Week 3 van NaNoWriMo zit er intussen ook weer op en ja, het gaat nog altijd. Ik ben nog altijd goed op weg om de challenge tot een goed einde te brengen, maar het begint door te wegen.
Post-NaNoWriMo to-do lijstje
Ik zei het al in een vorige NaNoWriMo check-in: 1666 woorden iedere dag schrijven komt neer op anderhalf à twee uur schrijven. Dat wil zeggen dat er eigenlijk bijna geen vrije tijd meer overblijft voor andere dingen.
Ik heb dat geaccepteerd, maar ik ben intussen een lijst aan het bijhouden met wat ik allemaal wil doen eens november er op zit. Er zijn kerstkadootjes die ik wil maken, ik heb een paar graphic novels klaarliggen die ik wil verslinden, ik wil aan een nieuw videospel beginnen en er staan nog een aantal wandelingen op de planning. En de lijst met (kerst)films en reeksen die ik nog wil kijken, wordt met de dag langer. Om nog maar te zwijgen over de ideeën die ik allemaal aan het verzamelen ben voor deze blog.
Ik herken dit gevoel heel goed van vroeger tijdens de examenperiodes. Ik wist dat ik daar door moest, maar mijn hoofd was dan altijd bezig met de tienduust andere dingen die ik kon doen in plaats van te studeren. Het gebeurde altijd tijdens zo’n periodes dat ik de beste ingevingen kreeg voor verschillende projecten (Kleintje is bijvoorbeeld ontstaan tijdens een examenperiode). Lange tijd focussen op één project, dat werkt gewoon niet goed voor mij. Mijn brein heeft soms ook wat andere prikkels nodig.
Dus ja, ik ben aan het aftellen.
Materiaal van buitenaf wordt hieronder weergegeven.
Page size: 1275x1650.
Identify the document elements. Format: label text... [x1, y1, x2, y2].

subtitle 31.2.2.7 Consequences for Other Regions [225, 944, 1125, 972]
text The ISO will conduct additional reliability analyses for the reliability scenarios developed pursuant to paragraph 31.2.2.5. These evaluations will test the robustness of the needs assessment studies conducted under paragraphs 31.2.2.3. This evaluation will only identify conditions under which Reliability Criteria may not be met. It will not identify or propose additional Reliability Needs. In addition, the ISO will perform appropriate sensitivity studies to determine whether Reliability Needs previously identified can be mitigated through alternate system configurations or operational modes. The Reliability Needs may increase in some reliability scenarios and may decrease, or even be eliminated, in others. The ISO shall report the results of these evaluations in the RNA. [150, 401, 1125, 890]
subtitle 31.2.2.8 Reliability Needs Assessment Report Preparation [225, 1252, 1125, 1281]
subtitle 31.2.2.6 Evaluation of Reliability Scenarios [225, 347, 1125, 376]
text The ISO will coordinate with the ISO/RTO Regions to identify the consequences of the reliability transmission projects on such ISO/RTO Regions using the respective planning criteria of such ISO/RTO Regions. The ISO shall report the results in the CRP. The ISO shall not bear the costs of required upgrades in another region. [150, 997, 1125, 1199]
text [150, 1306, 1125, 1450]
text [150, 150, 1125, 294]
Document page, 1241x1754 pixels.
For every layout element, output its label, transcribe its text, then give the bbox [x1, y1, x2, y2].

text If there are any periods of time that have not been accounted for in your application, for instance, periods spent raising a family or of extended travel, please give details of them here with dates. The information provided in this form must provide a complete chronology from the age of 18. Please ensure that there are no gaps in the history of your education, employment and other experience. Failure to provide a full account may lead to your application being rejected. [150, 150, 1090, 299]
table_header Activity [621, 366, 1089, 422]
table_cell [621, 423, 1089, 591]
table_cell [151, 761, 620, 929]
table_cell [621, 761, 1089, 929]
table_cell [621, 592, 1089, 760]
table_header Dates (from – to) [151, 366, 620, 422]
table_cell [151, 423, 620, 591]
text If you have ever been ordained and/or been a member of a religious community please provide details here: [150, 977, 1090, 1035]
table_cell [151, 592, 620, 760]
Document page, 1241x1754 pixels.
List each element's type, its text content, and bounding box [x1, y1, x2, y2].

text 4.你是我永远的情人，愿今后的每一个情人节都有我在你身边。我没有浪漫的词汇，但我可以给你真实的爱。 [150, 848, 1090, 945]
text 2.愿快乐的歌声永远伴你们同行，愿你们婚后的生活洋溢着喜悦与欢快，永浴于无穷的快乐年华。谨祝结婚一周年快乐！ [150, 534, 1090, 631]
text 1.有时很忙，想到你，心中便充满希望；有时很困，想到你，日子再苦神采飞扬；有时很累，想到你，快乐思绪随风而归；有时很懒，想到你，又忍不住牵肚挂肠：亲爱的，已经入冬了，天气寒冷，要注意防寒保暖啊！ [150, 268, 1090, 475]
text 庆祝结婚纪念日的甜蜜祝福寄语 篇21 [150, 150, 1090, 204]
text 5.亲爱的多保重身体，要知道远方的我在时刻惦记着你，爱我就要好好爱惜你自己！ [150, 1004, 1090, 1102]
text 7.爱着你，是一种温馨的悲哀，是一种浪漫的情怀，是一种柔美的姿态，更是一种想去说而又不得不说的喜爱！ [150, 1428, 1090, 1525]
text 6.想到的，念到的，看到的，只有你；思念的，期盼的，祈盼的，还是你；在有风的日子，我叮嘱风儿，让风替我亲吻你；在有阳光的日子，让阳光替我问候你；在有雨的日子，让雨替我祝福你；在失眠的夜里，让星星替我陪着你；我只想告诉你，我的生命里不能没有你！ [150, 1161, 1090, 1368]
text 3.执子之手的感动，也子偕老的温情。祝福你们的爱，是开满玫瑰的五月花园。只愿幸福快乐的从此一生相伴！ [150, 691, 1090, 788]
Ik weet exact hoeveel woorden ik nog moet schrijven en ik kan je perfect zeggen hoeveel dagen er nog zijn in de maand november. Het is dus serieus doorbijten.
Afgelopen weekend was er ook even een klein paniekske toen ik me bedacht dat ik nog twintigduizend woorden moest schrijven en ik precies al alles had geschreven wat ik moest schrijven. Ik was aan één van de laatste hoofdstukken aan het werken en misschien dat ik daardoor het gevoel kreeg dat ik al klaar was, maar die paniek was dus helemaal niet gegrond. Er zit nog een heel stuk in het midden dat moet uitgewerkt worden. Er moeten nog een paar cruciale scènes geschreven worden en er zijn nog overgangen en koppelingen tussen verschillende hoofdstukken die moeten uitgewerkt worden.
Ik ben er nog niet. Nog lang niet.
Lezen en laten lezen
Afgelopen week begon het ook te kriebelen om het verhaal dat ik nu heb al eens door te lezen. Dat heb ik wijselijk niet gedaan, want anders zou ik waarschijnlijk volledig tilt slaan. Ik schrijf graag en ik schrijf veel, maar de laatste jaren heb ik nauwelijks fictie geschreven. Over mijn blogberichten en nieuwsbrief krijg ik regelmatig complimentjes, maar fictie is toch een heel ander paar mouwen. Dus het verhaal zelf lezen, doe ik ooit wel een keertje, maar niet nu, anders gaat mijn imposter syndroom mij helemaal tilt doen slaan en daar is het nu niet de moment voor. Nope.
Intussen heb ik ook de vraag gekregen van een vriendin of ze het verhaal eens mocht lezen. Ha! Ha! Dat is nog niet voor meteen. Om niet te zeggen nooit. Ha!
Sowieso zijn het nu losse hoofdstukken die ik nog aan elkaar moet rijgen. Er ontbreken nog belangrijke scènes. Om nog maar te zwijgen over alle vreemde zinsconstructies en schrijffouten die ik nog niet verbeter omdat NaNoWriMo aankomt op schrijven schrijven schrijven. Zo zag ik ergens de zin “Vanuit mijn ogen keek ik even naar hem”. Meestal kijk je inderdaad met je ogen. Het is nogal moeilijk om te doen met je mond of oren of zo. Ahum. Die zin heb ik snel aangepast, maar het grote verbeterwerk is voor later.
Maar dan nog… Ik weet niet wat ik met dit verhaal ga doen eens het ‘af’ is. Met de vorige verhalen heb ik uiteindelijk ook bijzonder weinig gedaan. Eéntje is voor een deel te lezen op Wattpad, maar dat is het ook. Er zijn geen ambities om dit verhaal te uit te geven, noch via een uitgever, noch in eigen beheer. Ik wil het gewoon schrijven en uit mijn systeem krijgen momenteel.
Bon. Nog één week en dan zit het er alweer op.
Ik bewonder je doorzettingsvermogen! Schrijf ze nog 😊
Publiceren op deze blog? 😉
Heel veel succes nog met de laatste paar dagen!